Data for processing:

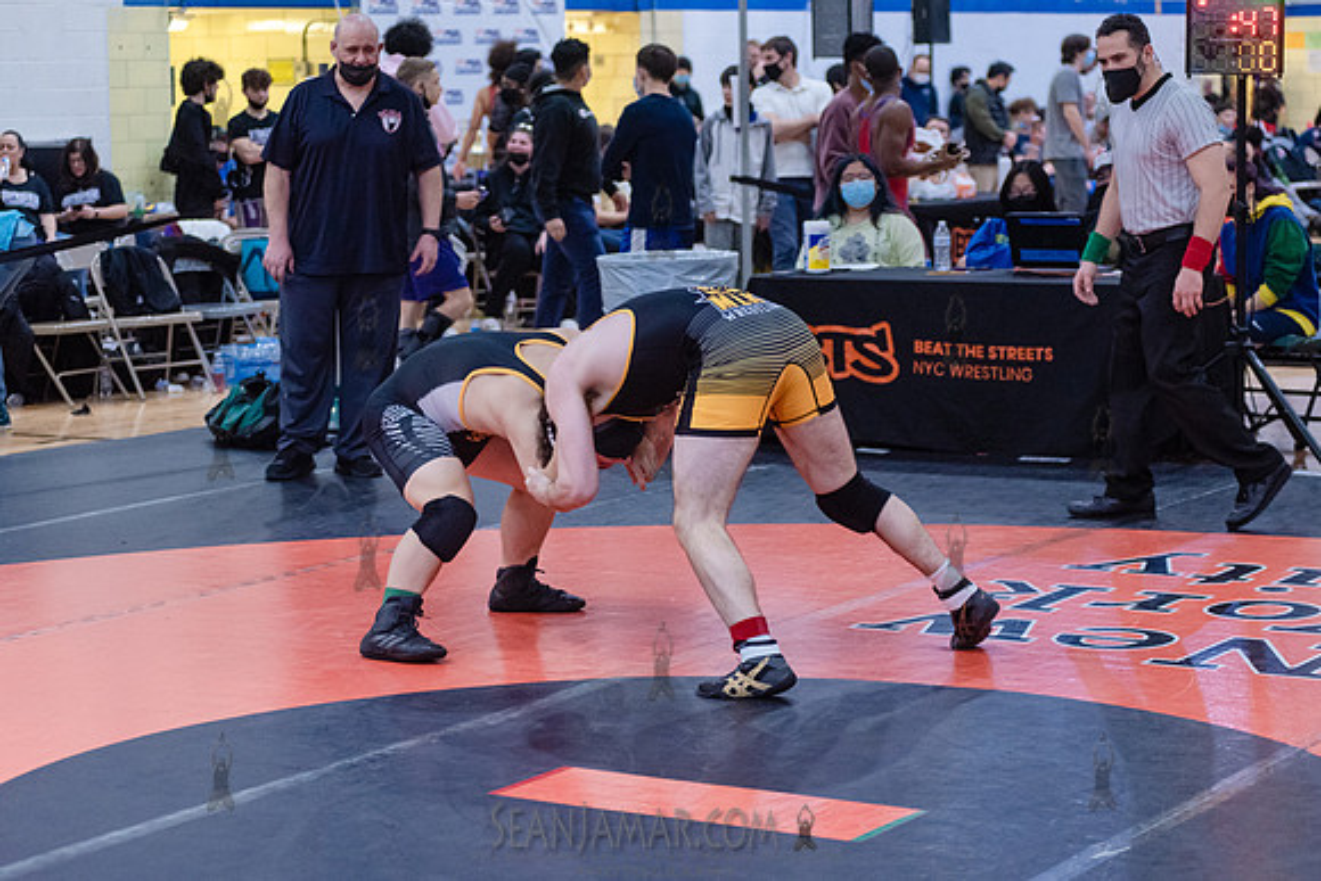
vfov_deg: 16.3
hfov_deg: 24.2
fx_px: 3085
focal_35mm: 84
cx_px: 660
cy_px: 440
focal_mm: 80
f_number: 3.5
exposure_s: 1/400
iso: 4000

Work item: The expected output is a verbatim retyping of each line from the one with "hfov_deg: 24.2" to the end of the listing above, with both end lines kept and nothing added.

Written answer:
hfov_deg: 24.2
fx_px: 3085
focal_35mm: 84
cx_px: 660
cy_px: 440
focal_mm: 80
f_number: 3.5
exposure_s: 1/400
iso: 4000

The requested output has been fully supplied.